Malatya Büyükşehir Belediyesinin iştiraki olan Esenlik Şirketi ile ilgili sürekli olarak bazı iddialar gündemde yer buluyor. İlimizin ve Bölgemizin en büyük kuruluşlarından olan Esenlik Malatya için bir marka olmanın ötesinde bir değerdir. Fakat gelinen noktada bu değerin yavaş yavaş bittiğine şahit olmak bizi fazlasıyla üzüyor. Esenliğin mülkiyetinde bulunan gayrimenkullerini teker teker satıp, aynı yerde kiracı olarak işine devam ediyor olması hangi mantıkla izah edilebilir ki?
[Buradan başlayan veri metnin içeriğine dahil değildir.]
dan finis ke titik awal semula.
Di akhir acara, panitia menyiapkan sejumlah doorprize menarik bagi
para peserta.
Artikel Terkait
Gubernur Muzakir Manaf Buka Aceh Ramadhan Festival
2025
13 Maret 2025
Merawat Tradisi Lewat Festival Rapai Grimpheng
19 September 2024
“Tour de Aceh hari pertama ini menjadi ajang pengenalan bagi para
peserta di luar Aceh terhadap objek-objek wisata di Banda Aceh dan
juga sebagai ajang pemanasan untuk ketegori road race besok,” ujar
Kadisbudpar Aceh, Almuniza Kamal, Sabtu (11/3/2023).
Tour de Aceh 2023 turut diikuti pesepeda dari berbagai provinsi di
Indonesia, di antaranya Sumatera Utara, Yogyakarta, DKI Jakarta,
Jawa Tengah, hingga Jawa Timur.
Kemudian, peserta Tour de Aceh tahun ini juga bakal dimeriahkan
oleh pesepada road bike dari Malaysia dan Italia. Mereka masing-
Sahibi olduğu market binalarını borçlarına karşılık, mal verenlerine devreden esenlik, şimdi aynı mülklerde kiracı konumunda. Daha önce satamadığı evleri mal satanlara veren esenlik şirketinin kendi marketinden deposuna kadar hatta genel merkez binasına kadar bütün gayrimenkullerini toptancılarına satması hayra alamet değil! Büyükşehir Belediyesinin bu konuda bir an önce adımlar atması elzem. Aksi halde gidişat hiç iyi görünmüyor.

 Hasıl-ı Kelam

Kurban Bayramının 1. günü en çok kurban kesilen bölge olan Eski Malatya'da Sular kesikmiş. Aziz Mübarek günde insanımız kazandığı sevabın büyük bir kısmını ağzından çıkan kötü sözlere harcadı. Milletimiz halk otobüsü adı altında yazın seyyar sauna kışın seyyar buzhane gibi araçlara mahkûm edilmiş durumda. Üstelik bu araçların sahipleri, “cennetimize vesile olacak yaşlılarımızı” sırf bedava biniyorlar diye otobüslere bindirmiyorlar. Kaldı ki devlet parasını ödediği halde. Minibüsleri hiç sormayın! Bindiğiniz zaman, geri kalmış Afrika Ülkelerinde çölde safari yapar gibi hissediyorsunuz. Yetkili/Etkili kimseden ses seda yok! Hâlbuki ki Yüce Devletimiz bu esnaflar araçlarını yenilesinler diye vergi indirimine gitti. Ama ne hikmetse değişim hiç yok. Ne Belediye, ne Vilayet ne de Odadan bir yaptırım olmadı. Proje üzerine proje açıklaması yapan yetkililerimiz var ama ortada elle tutulur gözle görülür bir şey maalesef yok! Yollar harabe, trafik keşmekeş, hizmetler belli bölgelere odaklı, lüks ve aşırı harcama son sürat devam ediyor.Atananlar ehliyetsiz, siyasetçiler kifayetsiz ve yetkililer sessiz! Ve daha neler, neler…İşte tam bu durumda aklıma o meşhur atasözü geliyor; “Deveye sormuşlar, boynun neden eğri? Nerem doğru ki! diye cevap vermiş.”